§ **Data excerpts**
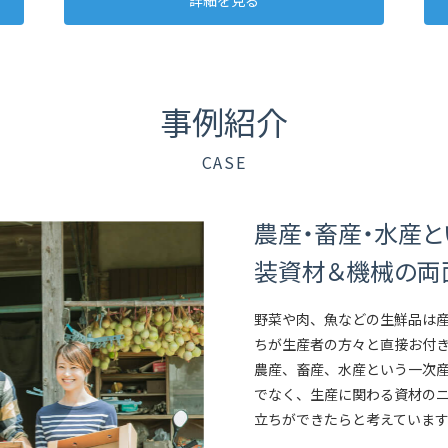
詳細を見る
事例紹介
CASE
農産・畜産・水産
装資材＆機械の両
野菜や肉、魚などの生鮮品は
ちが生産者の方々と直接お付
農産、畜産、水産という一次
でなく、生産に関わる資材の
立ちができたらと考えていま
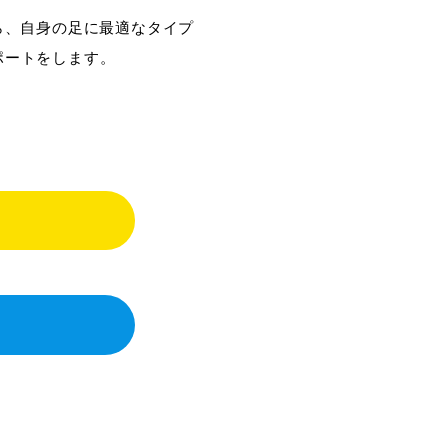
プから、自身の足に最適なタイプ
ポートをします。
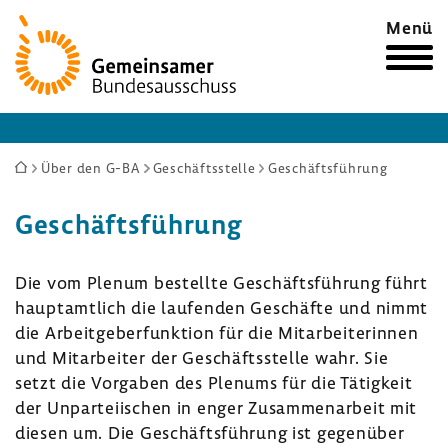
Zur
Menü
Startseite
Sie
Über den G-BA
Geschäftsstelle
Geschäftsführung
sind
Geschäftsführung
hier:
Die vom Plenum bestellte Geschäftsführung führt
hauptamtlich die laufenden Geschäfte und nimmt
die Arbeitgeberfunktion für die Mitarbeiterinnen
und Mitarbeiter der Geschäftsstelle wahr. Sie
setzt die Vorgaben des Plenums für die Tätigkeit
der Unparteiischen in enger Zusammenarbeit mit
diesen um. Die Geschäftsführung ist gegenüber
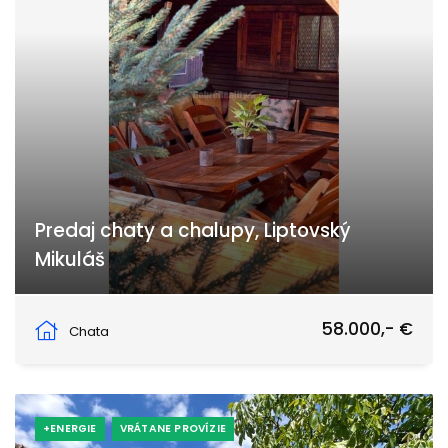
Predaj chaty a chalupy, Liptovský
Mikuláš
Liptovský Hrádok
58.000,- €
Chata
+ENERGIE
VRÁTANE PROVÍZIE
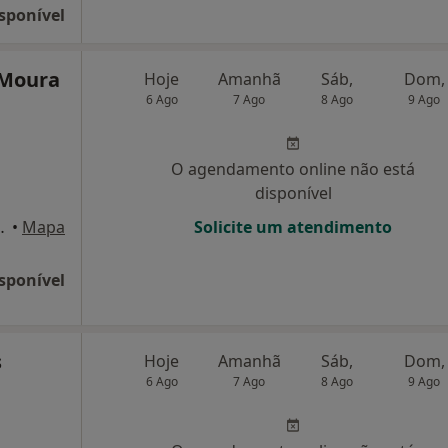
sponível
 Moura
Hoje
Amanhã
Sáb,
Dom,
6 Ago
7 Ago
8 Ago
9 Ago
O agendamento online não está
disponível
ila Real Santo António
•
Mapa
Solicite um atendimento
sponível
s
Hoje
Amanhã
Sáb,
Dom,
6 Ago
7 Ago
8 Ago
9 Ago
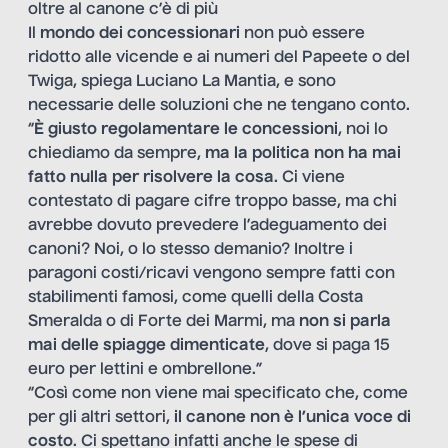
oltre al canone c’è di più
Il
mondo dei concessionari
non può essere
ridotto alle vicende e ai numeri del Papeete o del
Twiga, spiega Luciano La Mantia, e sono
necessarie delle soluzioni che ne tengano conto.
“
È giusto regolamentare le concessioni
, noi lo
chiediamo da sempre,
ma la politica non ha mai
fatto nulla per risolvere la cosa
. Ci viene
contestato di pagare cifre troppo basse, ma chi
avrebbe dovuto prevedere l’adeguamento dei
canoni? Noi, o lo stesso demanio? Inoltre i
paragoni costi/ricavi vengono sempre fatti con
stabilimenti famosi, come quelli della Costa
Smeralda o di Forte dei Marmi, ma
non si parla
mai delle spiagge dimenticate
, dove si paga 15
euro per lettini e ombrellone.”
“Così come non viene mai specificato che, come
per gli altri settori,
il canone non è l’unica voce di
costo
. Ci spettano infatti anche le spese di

§ **Instructions for the task**
Reproduce every line of text in the listing above verbatim, in its original order, and omit the pictures from your answer.

§ **Answer space**
詳細を見る
事例紹介
CASE
農産・畜産・水産
装資材＆機械の両
野菜や肉、魚などの生鮮品は
ちが生産者の方々と直接お付
農産、畜産、水産という一次
でなく、生産に関わる資材の
立ちができたらと考えていま
プから、自身の足に最適なタイプ
ポートをします。
Zur
Menü
Startseite
Sie
Über den G-BA
Geschäftsstelle
Geschäftsführung
sind
Geschäftsführung
hier:
Die vom Plenum bestellte Geschäftsführung führt
hauptamtlich die laufenden Geschäfte und nimmt
die Arbeitgeberfunktion für die Mitarbeiterinnen
und Mitarbeiter der Geschäftsstelle wahr. Sie
setzt die Vorgaben des Plenums für die Tätigkeit
der Unparteiischen in enger Zusammenarbeit mit
diesen um. Die Geschäftsführung ist gegenüber
Predaj chaty a chalupy, Liptovský
Mikuláš
Liptovský Hrádok
58.000,- €
Chata
+ENERGIE
VRÁTANE PROVÍZIE
sponível
 Moura
Hoje
Amanhã
Sáb,
Dom,
6 Ago
7 Ago
8 Ago
9 Ago
O agendamento online não está
disponível
ila Real Santo António
•
Mapa
Solicite um atendimento
sponível
s
Hoje
Amanhã
Sáb,
Dom,
6 Ago
7 Ago
8 Ago
9 Ago
oltre al canone c’è di più
Il
mondo dei concessionari
non può essere
ridotto alle vicende e ai numeri del Papeete o del
Twiga, spiega Luciano La Mantia, e sono
necessarie delle soluzioni che ne tengano conto.
“
È giusto regolamentare le concessioni
, noi lo
chiediamo da sempre,
ma la politica non ha mai
fatto nulla per risolvere la cosa
. Ci viene
contestato di pagare cifre troppo basse, ma chi
avrebbe dovuto prevedere l’adeguamento dei
canoni? Noi, o lo stesso demanio? Inoltre i
paragoni costi/ricavi vengono sempre fatti con
stabilimenti famosi, come quelli della Costa
Smeralda o di Forte dei Marmi, ma
non si parla
mai delle spiagge dimenticate
, dove si paga 15
euro per lettini e ombrellone.”
“Così come non viene mai specificato che, come
per gli altri settori,
il canone non è l’unica voce di
costo
. Ci spettano infatti anche le spese di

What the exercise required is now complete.